In general, is the language of words containing equal number of strings which one is "one's complement" of the other one is regular (like the language of words containing equal number of 01s and 10s which is regular)? Is there any counterexample?
No, the language of words containing same number of 010s and 101s is not regular.
Consider $x_n=(0100)^n$ and $y_n=(1011)^n$. Then $x_iy_j$ contains $i$ number of 010s and $j$ number of $101s$. That is, $x_iy_j$ is in the language if and only if $i=j$.
So $x_i$ represents a distinct Nerode-Myhill equivalence classes for all $i$. Since there are infinitely many such $x_i$, there are infinitely many Myhill-Nerode equivalence classes. By Myhill–Nerode theorem, the language is not regular.
Here are several related exercises. Exercise 2 answers the more general situation in the question. Exercise 3 is a further generalization.
Let $\Sigma=\{0,1\}$.
Exercise 1. The language of words over alphabet $\Sigma$ containing the same number of 01s and 10s is regular. The language of words over alphabet $\{0,1, 2\}$ containing the same number of 01s and 10s is not regular.
Exercise 2. Let nonempty $w\in \Sigma^*$. Let $\overline w$ be the one's complement of $w$. For example, $\overline{010010111}=101101000$. Let $E_w$ be the language of words over $\Sigma$ containing the same number of $w$s and $\overline w$s. Show that $$ E_w\text{ is regular} \iff w=01\text{ or }w=10$$ (It may take a while to do this exercise.)

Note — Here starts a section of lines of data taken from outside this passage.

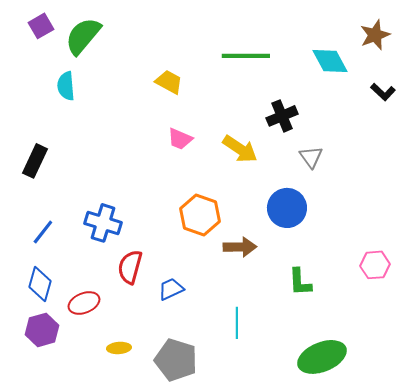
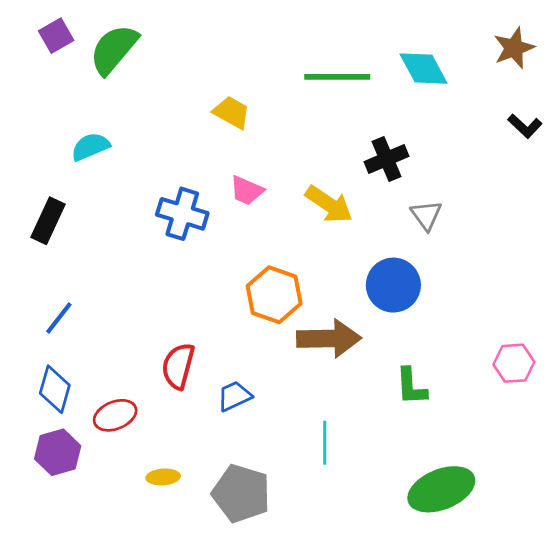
cyan diamond: (330, 61) -> (424, 69), moved
cyan semicircle: (66, 86) -> (90, 147), moved, turned 72
blue cross: (103, 223) -> (182, 214), moved
brown arrow: (240, 247) -> (329, 339), size x1.4

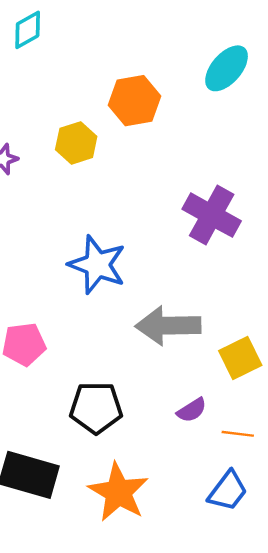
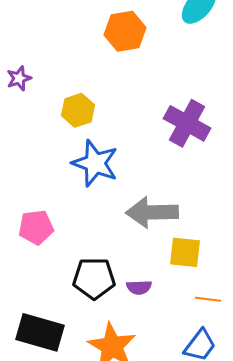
yellow hexagon: (76, 143) -> (78, 110), moved
yellow square: (240, 358) -> (185, 252), moved, turned 32
purple semicircle: (192, 410) -> (139, 287), moved, turned 30

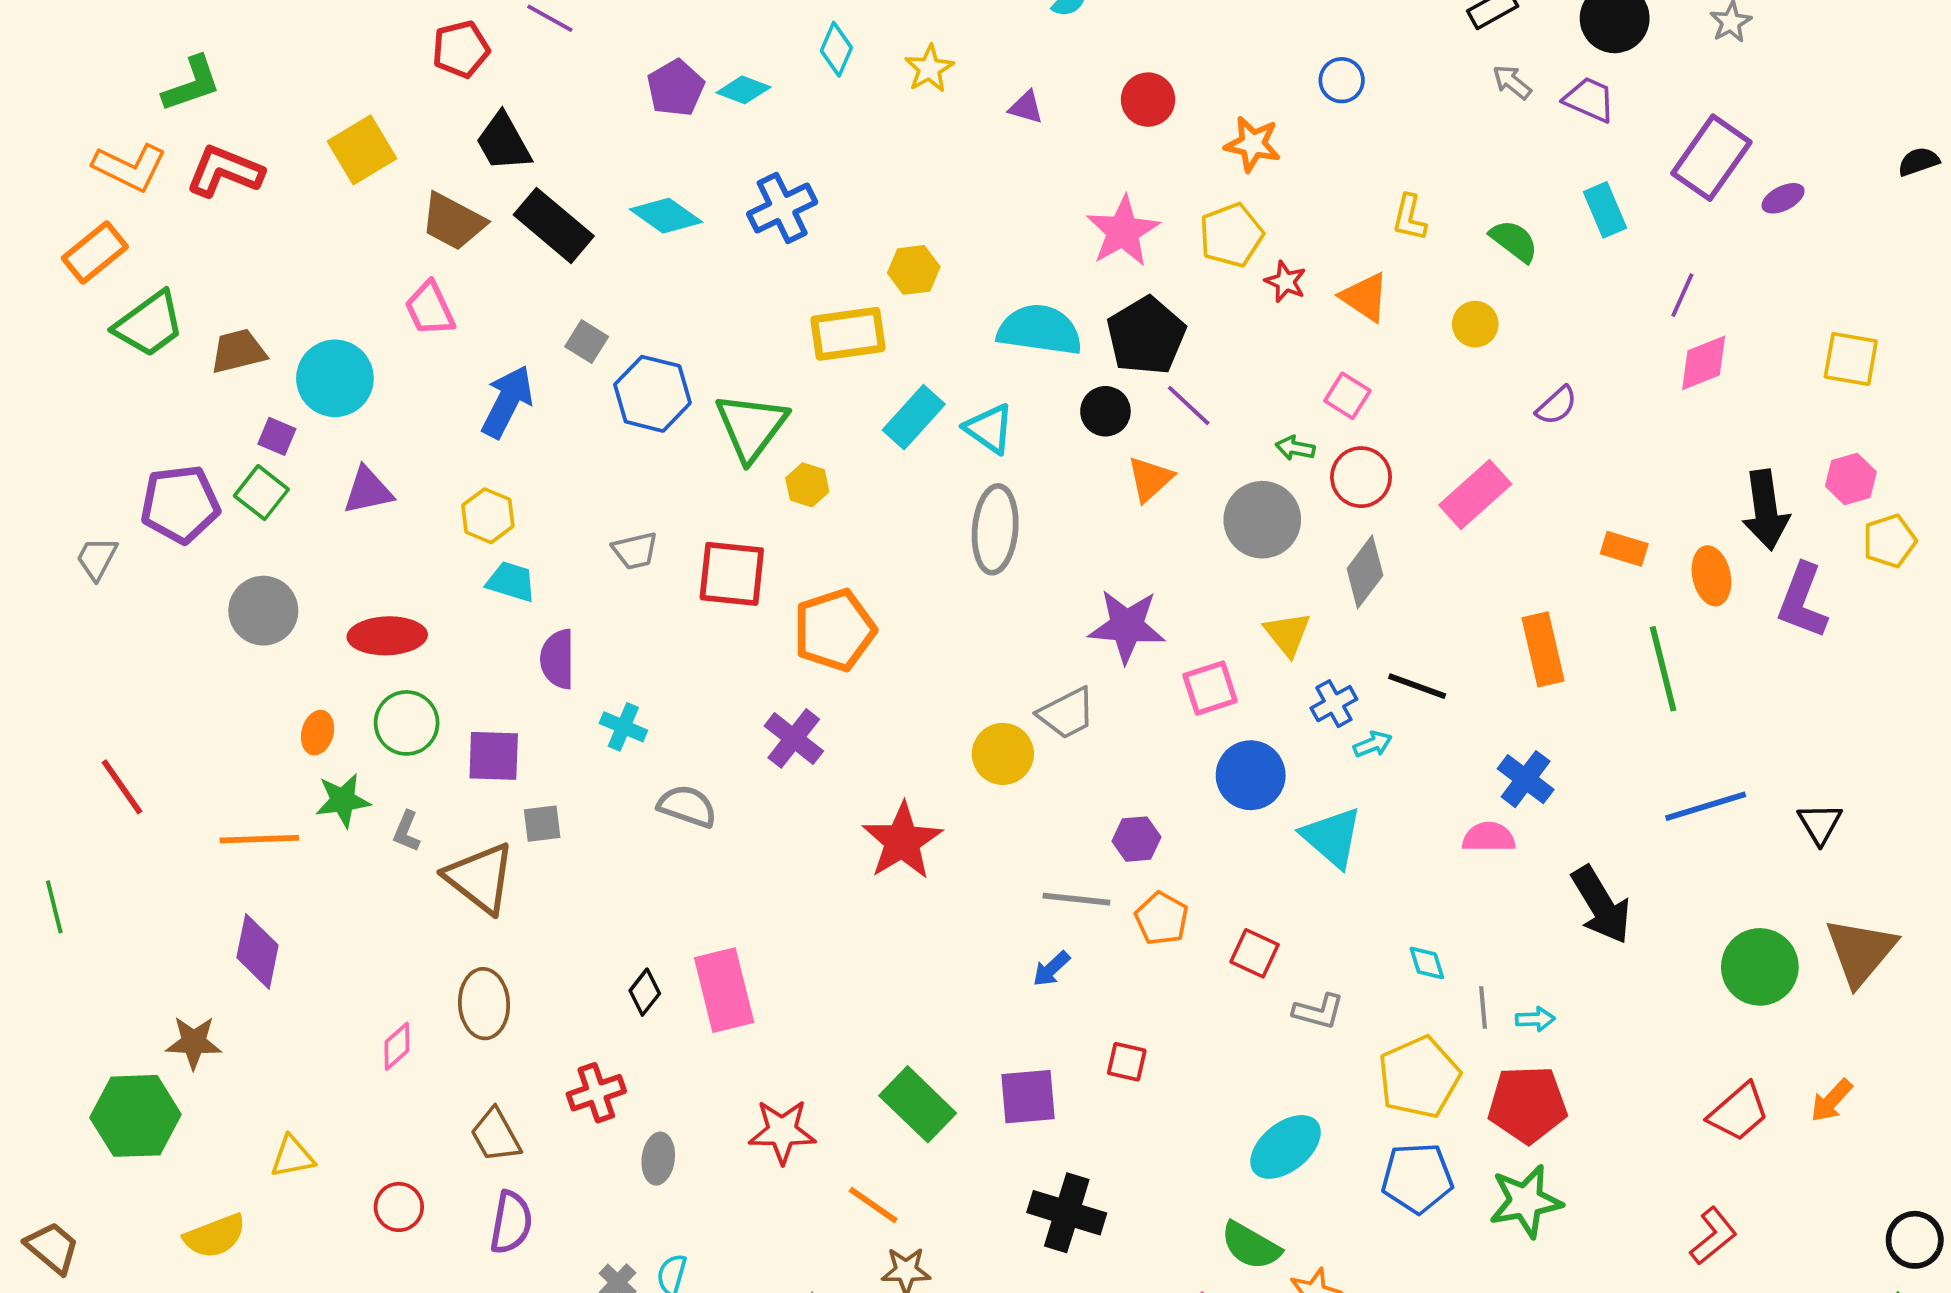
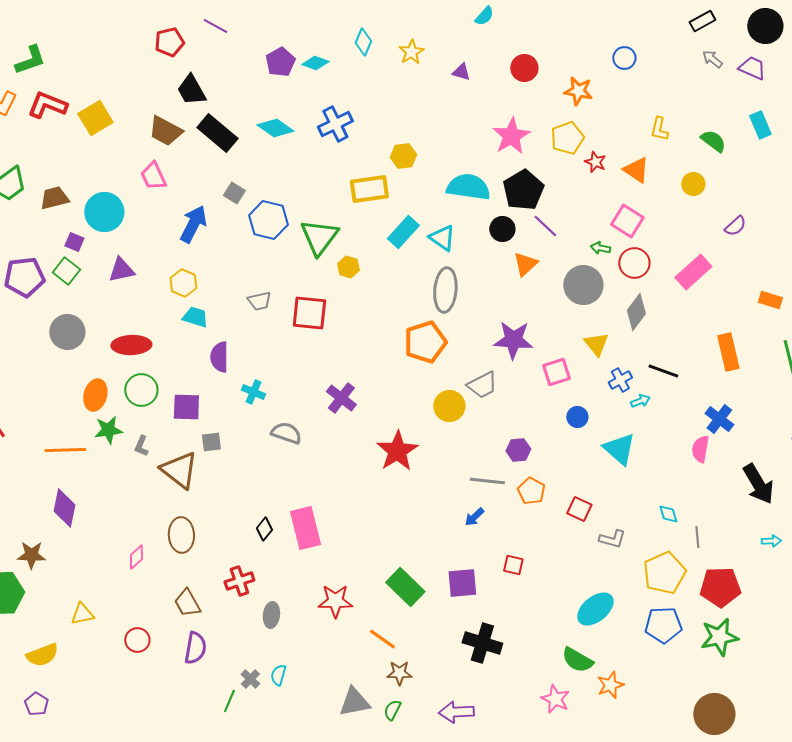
yellow square: (362, 150) -> (95, 118), moved
pink square: (1347, 396) -> (627, 221), size x1.4
orange pentagon: (834, 630) -> (425, 342), moved
orange ellipse: (318, 733) -> (95, 395), size x1.4
blue circle: (1251, 775) -> (577, 417), size x0.6
pink semicircle: (1489, 837) -> (700, 449), turned -80
cyan arrow: (1535, 1019) -> (771, 541), moved

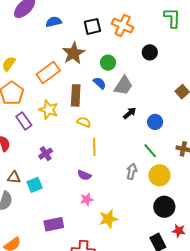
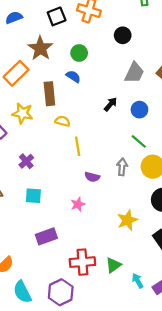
gray trapezoid: (123, 86) -> (134, 73), moved
purple semicircle: (84, 175) -> (92, 177), moved
cyan square: (35, 185) -> (33, 196), moved, turned 35
yellow star: (108, 219) -> (127, 220), moved

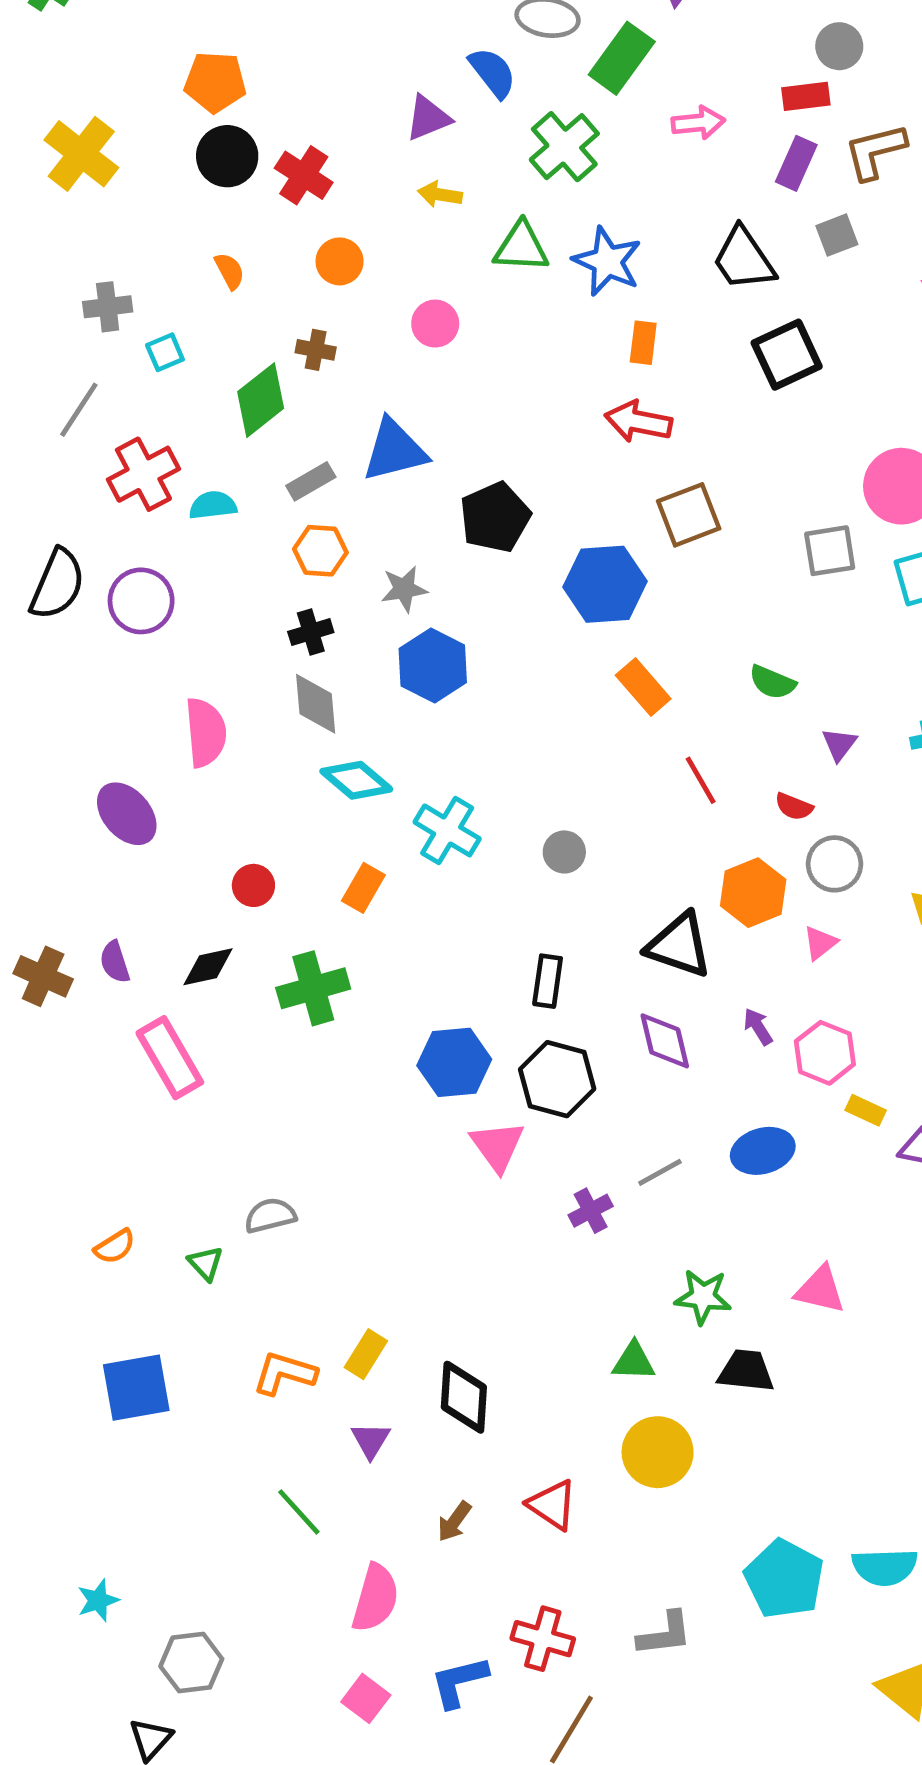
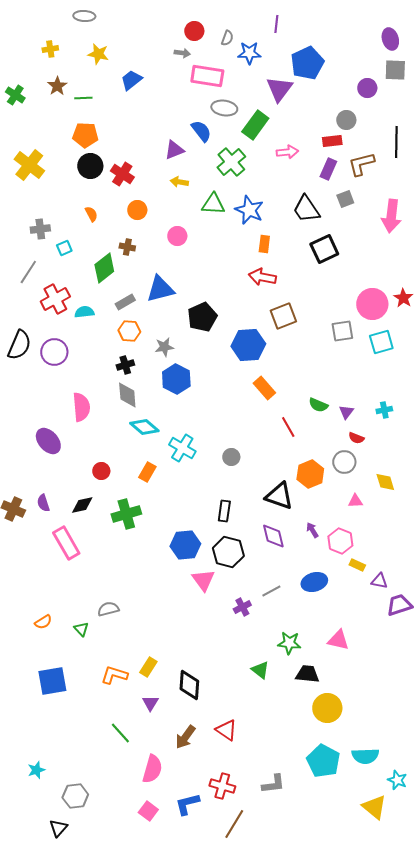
green semicircle: (772, 682) -> (318, 405), moved
red semicircle: (794, 807) -> (356, 438), moved
pink triangle: (820, 943) -> (355, 501), moved, turned 35
green triangle: (634, 1361) -> (260, 670), turned 36
yellow circle: (658, 1452) -> (327, 708), moved
brown arrow: (454, 1521) -> (185, 737), size x1.4

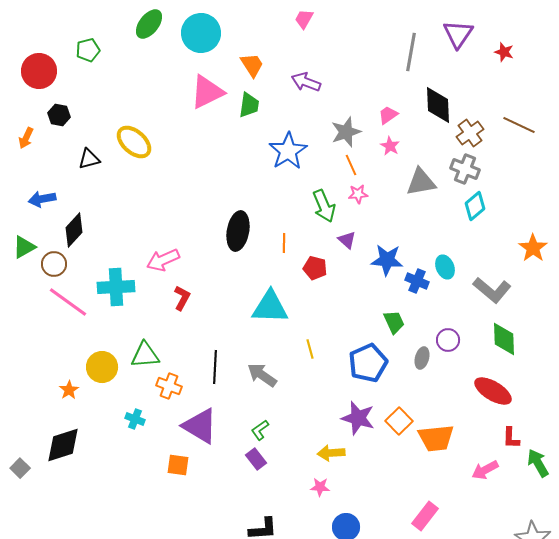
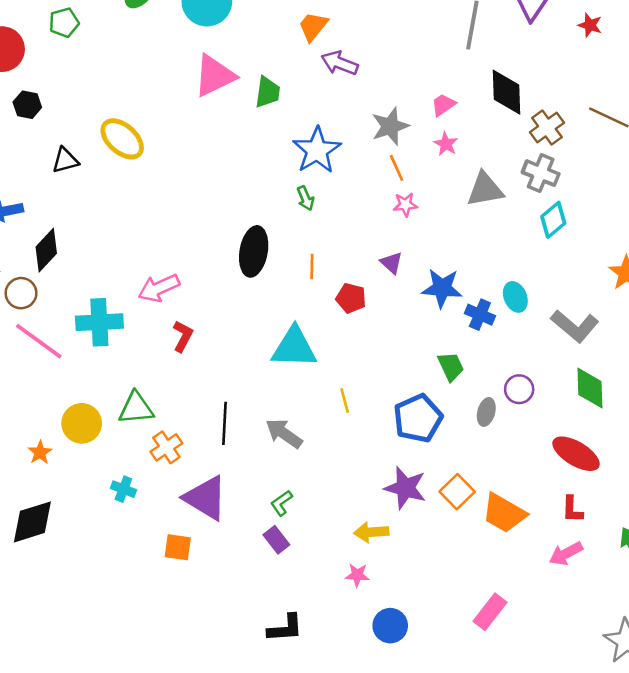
orange trapezoid: (252, 65) -> (313, 26), moved, turned -108
green arrow: (324, 206) -> (305, 198), moved, size x0.6
orange cross: (169, 386) -> (166, 447), turned 35
orange trapezoid: (436, 438) -> (504, 513), turned 36
red L-shape: (511, 438) -> (572, 509), moved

Exercise 3. Let $u$ and $v$ be two different non-empty words in $\Sigma^*$. Let $E_{u,v}$ be the language of words over $\Sigma$ containing the same number of $u$s and $v$s. Let $N_{u,v}$ be the language of words over $\Sigma$ containing no $u$ nor $v$ as a subword. Show that $$ L_{u,v}\text{ is regular } \iff \{u,v\}=\{01,10\}\text{ or } E_{u,v} = N_{u,v}.$$ (It may take a while to do this exercise.)